**과제 목표:** 목록에서 "Related Albums" 문구가 들어 있는 줄부터 목록 끝까지를 줄마다 번호를 붙여 정리하세요. 빈 줄과 그림은 답에서 빼세요.

(추출한 페이지 텍스트 데이터)
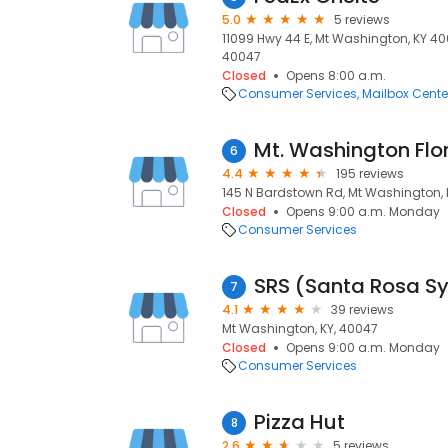
5.0
5 reviews
11099 Hwy 44 E, Mt Washington, KY 40
40047
Closed
Opens 8:00 a.m.
Consumer Services
Mailbox Cente
Mt. Washington Flor
6
4.4
195 reviews
145 N Bardstown Rd, Mt Washington, 
Closed
Opens 9:00 a.m. Monday
Consumer Services
SRS (Santa Rosa S
7
4.1
39 reviews
Mt Washington, KY, 40047
Closed
Opens 9:00 a.m. Monday
Consumer Services
Pizza Hut
8
2.6
5 reviews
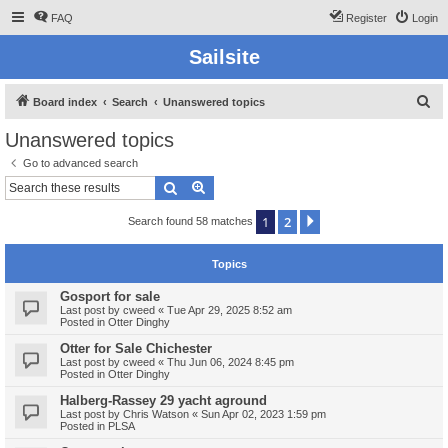
FAQ
Register
Login
Sailsite
S
Board index
Search
Unanswered topics
e
Unanswered topics
a
Go to advanced search
r
Search
Advanced search
c
1
2
Next
Search found 58 matches
h
Topics
Gosport for sale
Last post by
cweed
«
Tue Apr 29, 2025 8:52 am
Posted in
Otter Dinghy
Otter for Sale Chichester
Last post by
cweed
«
Thu Jun 06, 2024 8:45 pm
Posted in
Otter Dinghy
Halberg-Rassey 29 yacht aground
Last post by
Chris Watson
«
Sun Apr 02, 2023 1:59 pm
Posted in
PLSA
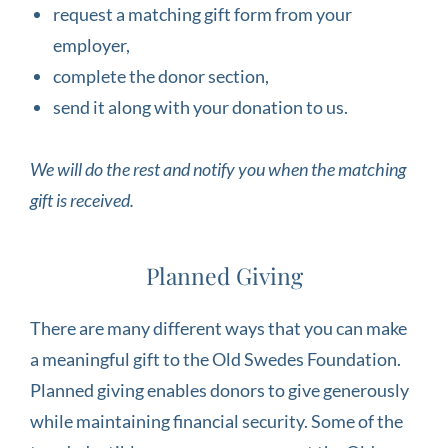
request a matching gift form from your
employer,
complete the donor section,
send it along with your donation to us.
We will do the rest and notify you when the matching
gift is received.
Planned Giving
There are many different ways that you can make
a meaningful gift to the Old Swedes Foundation.
Planned giving enables donors to give generously
while maintaining financial security. Some of the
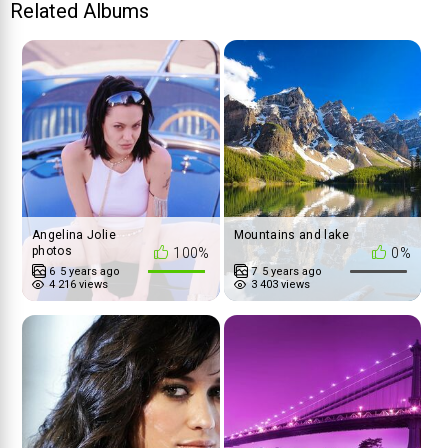
Related Albums
Angelina Jolie
Mountains and lake
photos
100%
0%
6
5 years ago
7
5 years ago
4 216 views
3 403 views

**과제 풀이:**
1. Related Albums
2. Angelina Jolie
3. Mountains and lake
4. photos
5. 100%
6. 0%
7. 6
8. 5 years ago
9. 7
10. 5 years ago
11. 4 216 views
12. 3 403 views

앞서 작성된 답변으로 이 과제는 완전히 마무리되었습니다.